The physics stuff–which, ostensibly, is why Crackdown 3 has competitive multiplayer–translates into the ability to shoot or punch through walls and floors, but it doesn’t feel like anything terribly special. That’s not to say that there isn’t some impressive collection of tech in the background, keeping that destruction synced across all ten players, but in the context of these modes, it mostly just means that you can force your way through a building to take out an enemy who might be attempting to hide behind cover. But a mix of the lock-on targeting, quick health recovery, and generally open skies in most maps make chasing down an enemy seem pointless. It’s easier to just give up and find a new target. The closeness of the camera and the way it whips around as you’re locked onto a target also never gives you any sense of scale or context for the destruction. Instead, all this destruction just translates into occasionally pushing through piles of rubble to get back to a zone or get closer to an enemy. Crackdown 3’s multiplayer modes just don’t feel like they’re built to truly take advantage of large-scale building destruction, and unless you follow gaming closely enough to know that syncing these sorts of physics across a number of multiplayer clients is said to be a difficult feat, this aspect just feels like a bad take on Red Faction: Guerrilla. Wading through rubble doesn’t add anything meaningful to the overall experience.
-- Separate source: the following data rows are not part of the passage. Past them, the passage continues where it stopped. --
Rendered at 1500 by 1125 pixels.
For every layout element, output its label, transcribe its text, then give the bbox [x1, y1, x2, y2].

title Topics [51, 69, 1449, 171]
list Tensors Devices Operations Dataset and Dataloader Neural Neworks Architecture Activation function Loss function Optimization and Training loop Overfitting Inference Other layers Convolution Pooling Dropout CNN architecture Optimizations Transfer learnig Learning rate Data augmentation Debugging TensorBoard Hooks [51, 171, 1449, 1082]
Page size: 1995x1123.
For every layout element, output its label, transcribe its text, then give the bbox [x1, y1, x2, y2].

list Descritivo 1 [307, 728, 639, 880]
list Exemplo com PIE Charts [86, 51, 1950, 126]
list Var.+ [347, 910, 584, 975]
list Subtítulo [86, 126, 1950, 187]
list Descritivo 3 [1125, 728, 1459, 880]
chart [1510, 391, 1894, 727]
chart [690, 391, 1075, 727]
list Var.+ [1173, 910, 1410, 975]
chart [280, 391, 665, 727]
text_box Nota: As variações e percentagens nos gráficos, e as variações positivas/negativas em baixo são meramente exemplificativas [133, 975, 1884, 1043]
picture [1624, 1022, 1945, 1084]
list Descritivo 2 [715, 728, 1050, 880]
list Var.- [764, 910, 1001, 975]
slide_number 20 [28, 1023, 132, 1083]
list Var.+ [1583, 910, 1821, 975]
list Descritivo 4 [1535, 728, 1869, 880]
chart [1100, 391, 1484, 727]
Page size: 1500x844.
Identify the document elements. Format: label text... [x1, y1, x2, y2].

The game lets you play as a number of preset agents, which are different across the two modes. The multiplayer has you select from a number of generic, silent, thick dudes. The single-player gives the agents names and each has an experience bonus to two aspects of the game’s progression. The campaign is where Terry Crews appears, but other than an intro cutscene, you don’t hear from him very much. You can (and I did) play as Terry Crews’ character, Jaxson, but the player character doesn’t quip very often, and on every platform and machine I tried it on, the player quips were mixed incredibly low, making them very easy to miss among the enemy radio chatter, your handlers, and, well, just about every other sound in the game. Going and getting a guy like Terry Crews for your game and then making it so you barely hear from him past the first cutscene seems like sort of a waste.
On the performance side, the game’s frame rate is mostly stable on an Xbox One X, though I certainly noticed some spots in the multiplayer mode where things would get a little choppy. Nothing major. Load times on console seem acceptable, though as you’d probably expect, a good SSD makes the PC version have a lot less downtime overall.
I don’t think I’d call Crackdown 3 an awful game, but I would call it dated. I don’t know enough about this specific game’s development to know what happened here, but I do know that this specific game feels like something that would have been better received had it been released several years ago. At the same time, Crackdown 3 fits reasonably well on Microsoft’s Xbox Game Pass service. Paying $60 for this thing would be downright foolish. It’s short and bland on the campaign end and the two multiplayer modes aren’t worth your time. But if you’re already a subscriber to Microsoft’s service and can play this for no additional charge, it’s a passable little bit of junk food that might hold your attention for an afternoon or two.